Her yer finlandiya, norveç olur.
Pakistan,bengaldeş, afganistan olacak değil ya.
Bom bok olur.
şu an 1,5 milyarlık müslüman nüfusumuzda bile sayamayacağınız kadar mezhep, o mezheplerin bir o kadar farklı kolları, o kolların da saçma sapan uzantıları var.

ve hiç düşünmeden kendileri hariç diğer mezheplere, kollara inananları kafir, zındık olarak nitelendirebiliyorlar.

şu gün bile yanmaz kefen, sırat garantili terlik satan din tüccarları (şeyh, şıh, hoca efendi, allah dostu vs.) var iken, tüm insanlığın müslüman olduğunu düşünsenize.
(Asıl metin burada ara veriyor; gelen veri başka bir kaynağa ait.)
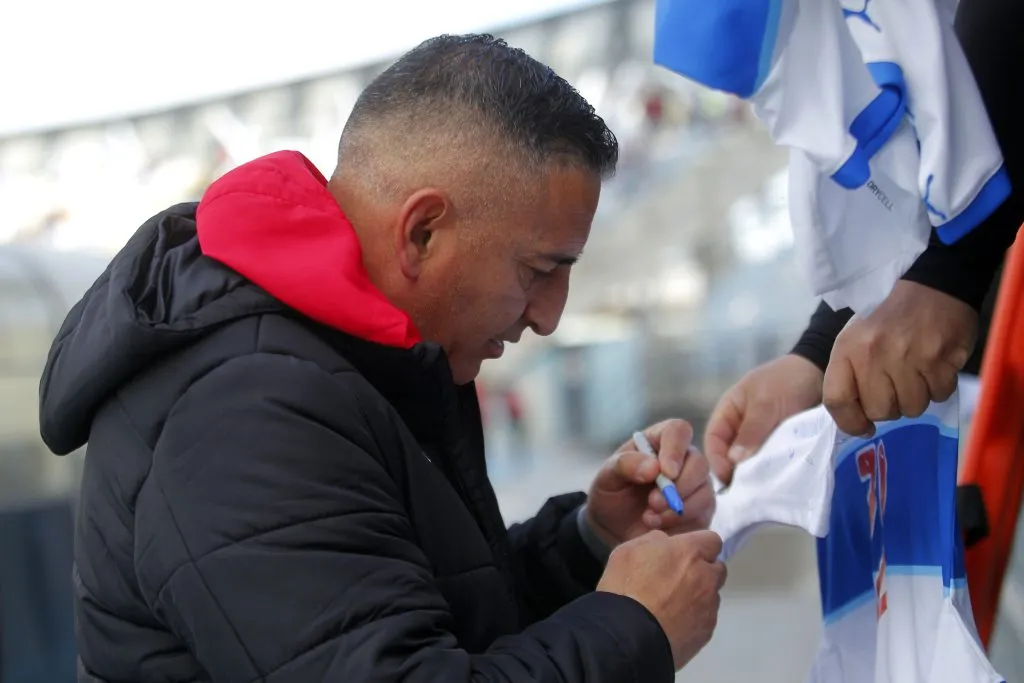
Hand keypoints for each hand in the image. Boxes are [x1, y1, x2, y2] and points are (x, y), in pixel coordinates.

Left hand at [585, 419, 713, 547]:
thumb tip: (653, 467)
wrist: (614, 528)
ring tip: (649, 518)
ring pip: (704, 493)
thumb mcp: (607, 476)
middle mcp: (684, 459)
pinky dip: (679, 525)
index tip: (666, 473)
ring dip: (677, 509)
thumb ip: (624, 465)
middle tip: (653, 503)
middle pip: (699, 463)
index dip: (675, 450)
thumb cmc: (613, 494)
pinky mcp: (700, 512)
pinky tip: (658, 527)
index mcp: (660, 440)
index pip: (678, 431)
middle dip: (678, 487)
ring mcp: (696, 486)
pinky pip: (702, 517)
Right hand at [597, 529, 725, 669]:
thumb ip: (653, 540)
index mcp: (689, 552)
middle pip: (717, 568)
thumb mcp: (628, 550)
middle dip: (703, 570)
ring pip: (711, 595)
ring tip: (671, 606)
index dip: (699, 546)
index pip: (712, 540)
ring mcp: (709, 606)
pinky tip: (672, 623)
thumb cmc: (625, 587)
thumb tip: (665, 542)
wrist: (628, 635)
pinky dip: (693, 618)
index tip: (683, 553)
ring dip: (698, 595)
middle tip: (677, 579)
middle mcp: (706, 577)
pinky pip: (705, 619)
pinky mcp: (706, 632)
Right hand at [703, 354, 823, 484]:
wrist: (821, 373)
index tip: (727, 478)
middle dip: (735, 472)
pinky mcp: (778, 444)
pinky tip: (777, 482)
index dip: (716, 459)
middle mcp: (740, 427)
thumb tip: (734, 460)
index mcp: (728, 412)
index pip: (713, 439)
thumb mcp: (766, 403)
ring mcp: (760, 437)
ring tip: (761, 491)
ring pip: (750, 460)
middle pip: (729, 454)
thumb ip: (751, 430)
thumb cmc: (786, 381)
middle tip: (745, 492)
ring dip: (755, 474)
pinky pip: (770, 461)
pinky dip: (772, 471)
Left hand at [823, 281, 977, 435]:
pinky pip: (939, 395)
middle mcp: (873, 354)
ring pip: (912, 408)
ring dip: (916, 398)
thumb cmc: (888, 320)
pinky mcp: (940, 359)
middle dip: (890, 407)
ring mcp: (908, 357)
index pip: (836, 400)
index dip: (849, 422)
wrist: (932, 287)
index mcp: (847, 349)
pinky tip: (935, 366)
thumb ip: (851, 377)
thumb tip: (859, 423)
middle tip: (896, 387)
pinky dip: (939, 387)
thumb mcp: (856, 340)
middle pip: (879, 411)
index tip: (863, 427)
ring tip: (916, 374)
yıllarca değişmedi bu tip din tüccarları, sadece şekil değiştirdi. kemal sunal filmlerinden hatırlayacağınız gibi vakti zamanında yağmur yağdıran bilmem ne efendiler vardı eskiden, şu sıralar deve sidiği satanlar var. her dönem farklılar.
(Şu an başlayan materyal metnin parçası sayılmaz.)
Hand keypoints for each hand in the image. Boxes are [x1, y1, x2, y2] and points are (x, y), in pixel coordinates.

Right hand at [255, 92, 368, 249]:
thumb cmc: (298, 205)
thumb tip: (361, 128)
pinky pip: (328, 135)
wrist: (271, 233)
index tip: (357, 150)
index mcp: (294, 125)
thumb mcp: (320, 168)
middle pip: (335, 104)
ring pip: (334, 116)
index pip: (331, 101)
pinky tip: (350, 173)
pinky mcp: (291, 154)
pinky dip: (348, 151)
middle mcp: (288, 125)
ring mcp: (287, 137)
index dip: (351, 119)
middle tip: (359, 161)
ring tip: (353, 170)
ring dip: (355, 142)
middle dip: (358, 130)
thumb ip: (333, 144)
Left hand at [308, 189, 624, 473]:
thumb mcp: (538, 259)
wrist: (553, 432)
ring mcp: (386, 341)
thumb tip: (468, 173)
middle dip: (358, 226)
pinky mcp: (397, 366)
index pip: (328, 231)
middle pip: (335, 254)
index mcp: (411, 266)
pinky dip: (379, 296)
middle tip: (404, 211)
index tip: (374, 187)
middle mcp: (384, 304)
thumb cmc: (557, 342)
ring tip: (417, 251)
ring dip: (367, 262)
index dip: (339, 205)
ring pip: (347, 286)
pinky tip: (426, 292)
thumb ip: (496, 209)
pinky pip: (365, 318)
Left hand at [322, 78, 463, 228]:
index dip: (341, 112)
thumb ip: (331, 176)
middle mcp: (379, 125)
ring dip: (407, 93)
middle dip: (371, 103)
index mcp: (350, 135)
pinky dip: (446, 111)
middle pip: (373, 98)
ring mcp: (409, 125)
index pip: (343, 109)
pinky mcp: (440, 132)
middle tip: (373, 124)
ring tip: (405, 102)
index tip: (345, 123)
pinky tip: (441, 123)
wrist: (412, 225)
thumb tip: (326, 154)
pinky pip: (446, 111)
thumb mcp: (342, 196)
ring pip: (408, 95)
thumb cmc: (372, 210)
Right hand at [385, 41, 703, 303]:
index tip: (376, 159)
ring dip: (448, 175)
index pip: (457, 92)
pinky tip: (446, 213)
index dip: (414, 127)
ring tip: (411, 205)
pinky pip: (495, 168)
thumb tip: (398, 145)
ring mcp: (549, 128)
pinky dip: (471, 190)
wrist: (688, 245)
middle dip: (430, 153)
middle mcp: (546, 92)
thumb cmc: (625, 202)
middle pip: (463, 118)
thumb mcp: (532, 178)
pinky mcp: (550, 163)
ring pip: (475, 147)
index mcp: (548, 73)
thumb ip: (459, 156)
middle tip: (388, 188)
o kadar potansiyel için, nasıl bir pazarlama stratejisi geliştirilir. kandırmak için neler neler vaadedilir tahmin bile edemiyorum.

güzel dinimizi bu tip şerefsizlerden arındırsak gerisi kendinden gelir.
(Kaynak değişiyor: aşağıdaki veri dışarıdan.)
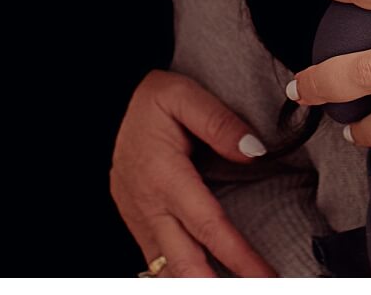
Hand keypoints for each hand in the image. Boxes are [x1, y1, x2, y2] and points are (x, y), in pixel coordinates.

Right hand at [108, 69, 276, 277]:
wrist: (107, 108)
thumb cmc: (150, 102)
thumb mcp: (184, 96)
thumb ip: (219, 123)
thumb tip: (253, 152)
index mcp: (165, 177)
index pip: (208, 226)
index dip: (238, 256)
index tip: (264, 277)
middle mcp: (149, 207)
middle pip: (185, 263)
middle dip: (217, 285)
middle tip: (256, 291)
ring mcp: (140, 220)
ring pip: (167, 270)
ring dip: (197, 283)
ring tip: (232, 287)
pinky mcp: (137, 224)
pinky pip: (157, 262)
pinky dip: (180, 276)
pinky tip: (202, 279)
tüm dinlerin temelinde hoşgörü, sevgi, saygı, paylaşmak var. ama insanoğlu tüm dinleri o kadar kirletti, kendine göre yonttu ki insanların dinden beklentisi bile kalmadı.
Asrı saadet dönemi yeniden yaşanır. Altın ve para yı yığmak; tekelleştirmek, faiz, milli gelirin zenginlere hibe olarak verilmesi yasaklanır. Herkesin karnı doyar. Profesyonellik olarak bilinen aldatmak ve yalan söyleyerek, överek ikna etmek yasaklanır.
islam dini dogmatik bir din olduğu için zihnimizin eleştiri süzgeci tümünden yok olur ve sorgulamayan ve düşünmeyen itaate alışık toplum da çabucak sürü haline gelir sürünün de çobanı olmak isteyen çok adam olur.
hadissiz bir kuran olacaksa ''lekum dinikum veliyedin'' yani ''senin dinin sana benim dinim bana'' olurdu mis gibi yaşardık.
yaw ayni mezhebin , ayni cemaatin iki hocasi basit bir konu hakkinda 40 farkli gorus bildirirken, gorus birligi olmayan bir inanis ustunden hicbirsey yonetilemez.
din tüccarları katliam çıkarır.
- Diyanet işleri: Sana içkiyi ve kumarı sorarlar. De ki: “Onlarda hem büyük günah, hem de insanlar için (bazı zahirî) yararlar vardır. Ama günahları yararlarından büyüktür.” Yine sana Allah yolunda ne harcayacaklarını soruyorlar. De ki: “ihtiyaçtan arta kalanı.” Allah, size âyetleri böyle açıklıyor ki düşünesiniz"

Bakara 219.

ihtiyaçlar da peygamberin yaşam kriterlerine göre belirlendiğinden;
Zenginlerin hiç işine gelmezdi.
cehenneme gitmek için ölmeye gerek kalmazdı zira dünya cehennemin bizzat kendisi olurdu. burada çogzell olurdu, ay keşke olsa valla diyenlere bakmayın. bu tipler öyle bir durumda isyan bayrağını ilk çekecekler olurdu.

şeriat vs tarzı faşizan yönetimleri sevip koruyacak kişiler sadece bu tarz yönetim sistemlerinden bir çıkarı olanlardır(molla hacı hoca tayfası vs). aksi halde azıcık aklı kesen insan zaten böyle bir şeye heves etmez.
Dünya yaşanmaz bir yer olur.

Olayı anlamanız için şeriat ile yönetilen ülkelere bakmanız yeterli.